@siyu_ok I would use Agent Studio to setup the pipeline and visually inspect what is happening and independently test the ASR, LLM, TTS. You can also manually run some of the tests under nano_llm/test to confirm the ASR and TTS functionality first:
@dusty_nv Thank you for your information! I modified the pipeline of voice_chat, and now it worked. But a exception raised after a few conversations:
Exception in thread Thread-2 (_run):
Traceback (most recent call last):
File “/usr/lib/python3.10/threading.py”, line 1016, in _bootstrap_inner
self.run()
File “/usr/lib/python3.10/threading.py”, line 953, in run
self._target(*self._args, **self._kwargs)
File “/opt/NanoLLM/nano_llm/models/mlc.py”, line 529, in _run
self._generate(stream)
File “/opt/NanoLLM/nano_llm/models/mlc.py”, line 507, in _generate
prefill(self.embed_tokens([self.tokenizer.eos_token_id], return_tensors=‘tvm’), stream.kv_cache)
File “/opt/NanoLLM/nano_llm/models/mlc.py”, line 283, in embed_tokens
raise RuntimeError(f"{self.config.name} does not have embed() in {self.module_path}")

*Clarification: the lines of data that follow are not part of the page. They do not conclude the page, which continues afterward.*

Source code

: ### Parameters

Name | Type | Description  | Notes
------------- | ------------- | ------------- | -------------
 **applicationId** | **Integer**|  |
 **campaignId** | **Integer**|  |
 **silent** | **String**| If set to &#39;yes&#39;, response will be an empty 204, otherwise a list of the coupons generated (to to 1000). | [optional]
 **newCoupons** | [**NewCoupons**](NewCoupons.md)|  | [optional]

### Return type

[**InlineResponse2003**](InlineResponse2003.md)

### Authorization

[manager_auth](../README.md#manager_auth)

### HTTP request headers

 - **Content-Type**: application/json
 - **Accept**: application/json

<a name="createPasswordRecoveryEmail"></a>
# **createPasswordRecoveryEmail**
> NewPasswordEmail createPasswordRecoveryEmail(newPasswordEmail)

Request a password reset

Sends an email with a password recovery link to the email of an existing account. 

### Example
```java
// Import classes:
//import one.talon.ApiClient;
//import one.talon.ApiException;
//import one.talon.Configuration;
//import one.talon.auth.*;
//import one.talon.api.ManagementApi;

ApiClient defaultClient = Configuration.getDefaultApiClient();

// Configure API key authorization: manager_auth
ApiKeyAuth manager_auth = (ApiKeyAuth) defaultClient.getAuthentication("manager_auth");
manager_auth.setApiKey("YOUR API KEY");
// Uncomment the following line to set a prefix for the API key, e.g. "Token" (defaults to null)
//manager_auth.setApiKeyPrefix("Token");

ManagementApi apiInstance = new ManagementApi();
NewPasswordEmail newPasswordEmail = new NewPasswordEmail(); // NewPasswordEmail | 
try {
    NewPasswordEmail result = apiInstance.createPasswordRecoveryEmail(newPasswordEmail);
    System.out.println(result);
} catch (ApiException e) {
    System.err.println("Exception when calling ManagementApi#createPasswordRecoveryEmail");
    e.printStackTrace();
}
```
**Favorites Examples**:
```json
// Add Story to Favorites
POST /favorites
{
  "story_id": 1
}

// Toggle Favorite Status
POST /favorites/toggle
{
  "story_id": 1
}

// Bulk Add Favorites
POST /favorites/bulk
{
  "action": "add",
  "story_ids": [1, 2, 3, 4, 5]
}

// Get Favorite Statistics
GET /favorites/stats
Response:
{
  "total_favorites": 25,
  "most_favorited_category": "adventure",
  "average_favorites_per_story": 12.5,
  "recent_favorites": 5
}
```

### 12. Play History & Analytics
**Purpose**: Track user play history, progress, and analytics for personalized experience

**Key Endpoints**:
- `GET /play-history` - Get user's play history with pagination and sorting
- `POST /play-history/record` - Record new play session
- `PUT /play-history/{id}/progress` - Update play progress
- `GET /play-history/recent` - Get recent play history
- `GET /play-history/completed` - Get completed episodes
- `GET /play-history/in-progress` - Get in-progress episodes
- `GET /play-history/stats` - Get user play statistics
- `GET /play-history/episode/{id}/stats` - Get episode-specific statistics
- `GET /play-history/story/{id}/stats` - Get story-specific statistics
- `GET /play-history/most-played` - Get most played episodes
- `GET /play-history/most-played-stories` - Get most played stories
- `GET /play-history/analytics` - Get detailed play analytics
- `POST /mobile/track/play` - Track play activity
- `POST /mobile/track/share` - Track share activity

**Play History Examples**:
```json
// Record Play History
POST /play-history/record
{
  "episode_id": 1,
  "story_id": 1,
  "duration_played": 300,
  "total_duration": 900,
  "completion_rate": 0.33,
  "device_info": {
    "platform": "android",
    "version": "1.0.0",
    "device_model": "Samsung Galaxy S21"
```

RuntimeError: phi-2 does not have embed() in /data/models/mlc/dist/phi-2-ctx2048/phi-2-q4f16_ft/phi-2-q4f16_ft-cuda.so
Hi @siyu_ok, does this only occur after the chat history fills up, or is it with fresh chat? Can you try changing the --max-context-len to see if that alters the behavior?
@dusty_nv the same issue occurred with --max-context-len=512.
So I tested the Llama-3-8B-Instruct, it worked well with no errors, so I think it’s probably a model-related problem.
OK gotcha @siyu_ok , thanks for letting me know. In that case, you might want to try it with a different LLM backend (like --api=hf). I have been meaning to upgrade the version of MLC/TVM this uses to pick up the latest fixes in that.